* _DATA FOR THIS TASK_
________

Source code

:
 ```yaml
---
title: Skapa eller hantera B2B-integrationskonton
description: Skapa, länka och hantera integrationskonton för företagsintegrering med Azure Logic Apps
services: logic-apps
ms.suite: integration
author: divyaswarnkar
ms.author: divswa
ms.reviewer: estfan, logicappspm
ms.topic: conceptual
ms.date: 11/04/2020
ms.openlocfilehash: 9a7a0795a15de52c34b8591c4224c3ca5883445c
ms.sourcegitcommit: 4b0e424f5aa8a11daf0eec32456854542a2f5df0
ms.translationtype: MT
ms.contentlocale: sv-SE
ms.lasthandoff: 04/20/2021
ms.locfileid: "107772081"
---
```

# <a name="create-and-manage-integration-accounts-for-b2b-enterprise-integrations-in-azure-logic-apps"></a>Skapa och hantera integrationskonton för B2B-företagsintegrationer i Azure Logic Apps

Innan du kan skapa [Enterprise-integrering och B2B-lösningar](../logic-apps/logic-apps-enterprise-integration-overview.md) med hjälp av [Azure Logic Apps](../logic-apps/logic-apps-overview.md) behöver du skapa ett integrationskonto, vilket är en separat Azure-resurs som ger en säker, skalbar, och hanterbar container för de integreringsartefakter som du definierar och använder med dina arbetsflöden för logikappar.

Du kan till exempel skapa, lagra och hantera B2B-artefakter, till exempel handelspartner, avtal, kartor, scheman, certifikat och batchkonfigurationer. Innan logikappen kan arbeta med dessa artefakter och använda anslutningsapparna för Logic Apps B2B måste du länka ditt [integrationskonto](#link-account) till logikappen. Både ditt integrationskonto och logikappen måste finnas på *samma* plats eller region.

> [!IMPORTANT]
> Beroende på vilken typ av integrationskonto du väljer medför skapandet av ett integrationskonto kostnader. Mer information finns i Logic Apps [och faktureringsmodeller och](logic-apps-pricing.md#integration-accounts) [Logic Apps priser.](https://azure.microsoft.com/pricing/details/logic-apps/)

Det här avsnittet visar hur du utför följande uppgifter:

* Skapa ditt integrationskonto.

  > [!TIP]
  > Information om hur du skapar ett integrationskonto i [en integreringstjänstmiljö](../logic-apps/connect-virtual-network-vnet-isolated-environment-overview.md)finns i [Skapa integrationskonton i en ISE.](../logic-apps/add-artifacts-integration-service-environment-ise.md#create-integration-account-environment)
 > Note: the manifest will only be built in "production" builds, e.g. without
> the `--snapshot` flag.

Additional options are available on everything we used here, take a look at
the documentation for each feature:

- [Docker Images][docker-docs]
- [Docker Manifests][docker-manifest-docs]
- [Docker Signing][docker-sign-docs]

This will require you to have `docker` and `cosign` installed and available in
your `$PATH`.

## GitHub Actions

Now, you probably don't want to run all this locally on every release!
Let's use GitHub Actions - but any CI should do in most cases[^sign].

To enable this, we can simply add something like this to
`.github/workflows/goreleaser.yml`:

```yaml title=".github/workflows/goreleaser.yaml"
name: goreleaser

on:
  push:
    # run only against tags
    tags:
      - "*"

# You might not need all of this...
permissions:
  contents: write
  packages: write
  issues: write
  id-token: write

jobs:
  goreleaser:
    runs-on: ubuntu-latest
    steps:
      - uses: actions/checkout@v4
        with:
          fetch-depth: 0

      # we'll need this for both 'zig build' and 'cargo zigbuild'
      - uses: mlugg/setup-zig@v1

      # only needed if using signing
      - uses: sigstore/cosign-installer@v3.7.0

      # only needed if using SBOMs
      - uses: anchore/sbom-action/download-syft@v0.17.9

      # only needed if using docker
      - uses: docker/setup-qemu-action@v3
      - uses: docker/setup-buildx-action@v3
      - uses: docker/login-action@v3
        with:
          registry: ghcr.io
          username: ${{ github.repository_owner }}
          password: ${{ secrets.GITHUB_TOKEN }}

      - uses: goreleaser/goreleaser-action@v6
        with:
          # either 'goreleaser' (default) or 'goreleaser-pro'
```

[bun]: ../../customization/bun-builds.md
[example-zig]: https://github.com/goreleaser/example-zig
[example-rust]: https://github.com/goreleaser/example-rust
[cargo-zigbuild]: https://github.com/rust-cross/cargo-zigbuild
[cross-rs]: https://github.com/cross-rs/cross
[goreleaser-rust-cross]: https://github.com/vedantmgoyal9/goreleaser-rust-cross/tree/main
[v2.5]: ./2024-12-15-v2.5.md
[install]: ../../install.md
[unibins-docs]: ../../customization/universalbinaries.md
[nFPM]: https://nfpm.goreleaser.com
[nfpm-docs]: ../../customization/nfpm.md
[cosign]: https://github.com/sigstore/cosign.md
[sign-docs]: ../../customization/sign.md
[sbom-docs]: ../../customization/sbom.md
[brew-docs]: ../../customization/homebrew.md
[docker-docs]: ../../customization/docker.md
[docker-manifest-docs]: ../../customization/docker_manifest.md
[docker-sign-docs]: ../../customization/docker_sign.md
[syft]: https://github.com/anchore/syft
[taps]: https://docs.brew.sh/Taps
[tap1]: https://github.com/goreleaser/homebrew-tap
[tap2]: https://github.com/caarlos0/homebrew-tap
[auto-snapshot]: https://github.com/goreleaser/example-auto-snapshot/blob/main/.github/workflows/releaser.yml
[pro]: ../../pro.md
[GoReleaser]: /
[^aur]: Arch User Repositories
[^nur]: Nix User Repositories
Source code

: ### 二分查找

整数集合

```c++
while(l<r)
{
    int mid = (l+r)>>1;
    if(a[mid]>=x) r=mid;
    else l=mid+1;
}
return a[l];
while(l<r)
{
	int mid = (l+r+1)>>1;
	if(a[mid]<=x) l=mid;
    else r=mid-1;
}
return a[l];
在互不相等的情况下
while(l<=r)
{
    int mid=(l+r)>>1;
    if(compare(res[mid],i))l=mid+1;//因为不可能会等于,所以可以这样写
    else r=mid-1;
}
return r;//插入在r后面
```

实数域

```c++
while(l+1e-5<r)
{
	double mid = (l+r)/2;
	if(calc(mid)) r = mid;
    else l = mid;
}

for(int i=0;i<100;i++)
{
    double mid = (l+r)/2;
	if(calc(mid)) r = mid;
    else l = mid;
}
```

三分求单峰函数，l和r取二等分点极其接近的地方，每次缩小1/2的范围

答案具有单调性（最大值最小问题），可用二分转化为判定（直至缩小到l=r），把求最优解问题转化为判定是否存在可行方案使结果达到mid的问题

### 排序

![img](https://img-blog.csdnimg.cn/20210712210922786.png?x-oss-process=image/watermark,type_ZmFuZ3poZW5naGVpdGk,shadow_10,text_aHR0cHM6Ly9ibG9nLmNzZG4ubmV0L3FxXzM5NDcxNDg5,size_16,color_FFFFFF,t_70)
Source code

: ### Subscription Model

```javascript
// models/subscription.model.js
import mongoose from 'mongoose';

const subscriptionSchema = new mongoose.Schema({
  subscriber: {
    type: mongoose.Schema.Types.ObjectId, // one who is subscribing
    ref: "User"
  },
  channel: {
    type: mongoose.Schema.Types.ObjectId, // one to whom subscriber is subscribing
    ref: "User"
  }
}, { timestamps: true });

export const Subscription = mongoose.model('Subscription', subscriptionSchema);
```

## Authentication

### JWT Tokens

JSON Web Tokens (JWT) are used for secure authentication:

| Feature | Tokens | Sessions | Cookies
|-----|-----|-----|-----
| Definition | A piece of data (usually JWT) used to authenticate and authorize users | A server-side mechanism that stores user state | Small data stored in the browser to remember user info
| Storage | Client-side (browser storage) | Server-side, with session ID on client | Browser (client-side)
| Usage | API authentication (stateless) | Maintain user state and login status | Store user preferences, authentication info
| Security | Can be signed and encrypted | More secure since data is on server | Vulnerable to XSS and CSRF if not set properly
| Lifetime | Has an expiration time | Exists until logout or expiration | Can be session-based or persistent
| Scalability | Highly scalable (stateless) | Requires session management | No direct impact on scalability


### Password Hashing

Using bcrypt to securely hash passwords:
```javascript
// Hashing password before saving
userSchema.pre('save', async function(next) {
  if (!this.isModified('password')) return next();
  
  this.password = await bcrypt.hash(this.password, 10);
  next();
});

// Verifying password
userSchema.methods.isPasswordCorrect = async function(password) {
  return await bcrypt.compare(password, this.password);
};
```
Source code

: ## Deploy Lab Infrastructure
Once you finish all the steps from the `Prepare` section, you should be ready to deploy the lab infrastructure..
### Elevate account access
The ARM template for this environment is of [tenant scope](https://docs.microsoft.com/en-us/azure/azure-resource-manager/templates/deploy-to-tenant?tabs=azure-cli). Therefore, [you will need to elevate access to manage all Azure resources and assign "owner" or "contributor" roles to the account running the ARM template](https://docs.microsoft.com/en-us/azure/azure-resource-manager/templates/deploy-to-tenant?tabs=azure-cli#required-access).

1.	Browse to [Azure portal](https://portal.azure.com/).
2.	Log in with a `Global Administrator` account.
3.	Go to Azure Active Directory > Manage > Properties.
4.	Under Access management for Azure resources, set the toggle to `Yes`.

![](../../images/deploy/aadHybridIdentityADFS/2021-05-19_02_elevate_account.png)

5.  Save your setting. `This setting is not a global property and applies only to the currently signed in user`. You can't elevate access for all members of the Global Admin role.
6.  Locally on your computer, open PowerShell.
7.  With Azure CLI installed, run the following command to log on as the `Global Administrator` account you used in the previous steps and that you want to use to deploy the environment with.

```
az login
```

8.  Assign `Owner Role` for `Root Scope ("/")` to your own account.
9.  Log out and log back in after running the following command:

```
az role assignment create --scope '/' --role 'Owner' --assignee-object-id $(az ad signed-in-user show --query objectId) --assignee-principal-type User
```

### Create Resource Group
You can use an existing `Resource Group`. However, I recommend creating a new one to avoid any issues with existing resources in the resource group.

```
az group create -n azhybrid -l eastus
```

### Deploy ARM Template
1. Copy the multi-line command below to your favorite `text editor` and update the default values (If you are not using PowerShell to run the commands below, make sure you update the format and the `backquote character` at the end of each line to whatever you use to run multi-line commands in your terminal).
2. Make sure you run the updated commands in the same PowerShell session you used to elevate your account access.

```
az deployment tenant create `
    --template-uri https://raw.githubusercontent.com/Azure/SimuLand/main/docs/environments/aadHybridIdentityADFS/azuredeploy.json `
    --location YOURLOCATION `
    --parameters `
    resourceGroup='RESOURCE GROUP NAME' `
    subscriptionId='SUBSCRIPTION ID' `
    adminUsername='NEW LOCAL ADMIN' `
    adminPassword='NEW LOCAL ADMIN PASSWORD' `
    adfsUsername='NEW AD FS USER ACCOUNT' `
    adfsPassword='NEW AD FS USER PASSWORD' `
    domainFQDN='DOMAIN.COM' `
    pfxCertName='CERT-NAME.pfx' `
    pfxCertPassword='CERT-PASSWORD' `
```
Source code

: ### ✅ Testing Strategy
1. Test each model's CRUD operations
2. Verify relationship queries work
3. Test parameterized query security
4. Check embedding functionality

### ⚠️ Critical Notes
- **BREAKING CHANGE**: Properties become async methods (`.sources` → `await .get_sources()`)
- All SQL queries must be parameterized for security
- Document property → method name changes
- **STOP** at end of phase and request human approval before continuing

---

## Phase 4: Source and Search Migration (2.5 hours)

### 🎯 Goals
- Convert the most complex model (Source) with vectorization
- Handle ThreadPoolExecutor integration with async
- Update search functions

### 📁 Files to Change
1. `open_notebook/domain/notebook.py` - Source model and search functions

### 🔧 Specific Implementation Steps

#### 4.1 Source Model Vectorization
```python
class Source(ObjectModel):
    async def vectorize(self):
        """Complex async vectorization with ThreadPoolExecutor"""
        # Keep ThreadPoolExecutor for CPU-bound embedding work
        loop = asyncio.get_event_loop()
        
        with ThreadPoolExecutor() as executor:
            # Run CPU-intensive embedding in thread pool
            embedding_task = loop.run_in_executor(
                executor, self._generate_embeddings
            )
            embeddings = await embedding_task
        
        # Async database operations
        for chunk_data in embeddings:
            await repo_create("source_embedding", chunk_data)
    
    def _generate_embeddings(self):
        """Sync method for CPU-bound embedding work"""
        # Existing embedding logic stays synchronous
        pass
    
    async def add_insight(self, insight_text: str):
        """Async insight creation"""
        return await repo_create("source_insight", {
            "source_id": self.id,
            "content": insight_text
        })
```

________

* _REQUIRED ACTION_
Look through the lines above and collect those with the word "while".

* _RESULT OF THE EXERCISE_
while(l<r)
while(l<r)
while(l<=r)
while(l+1e-5<r)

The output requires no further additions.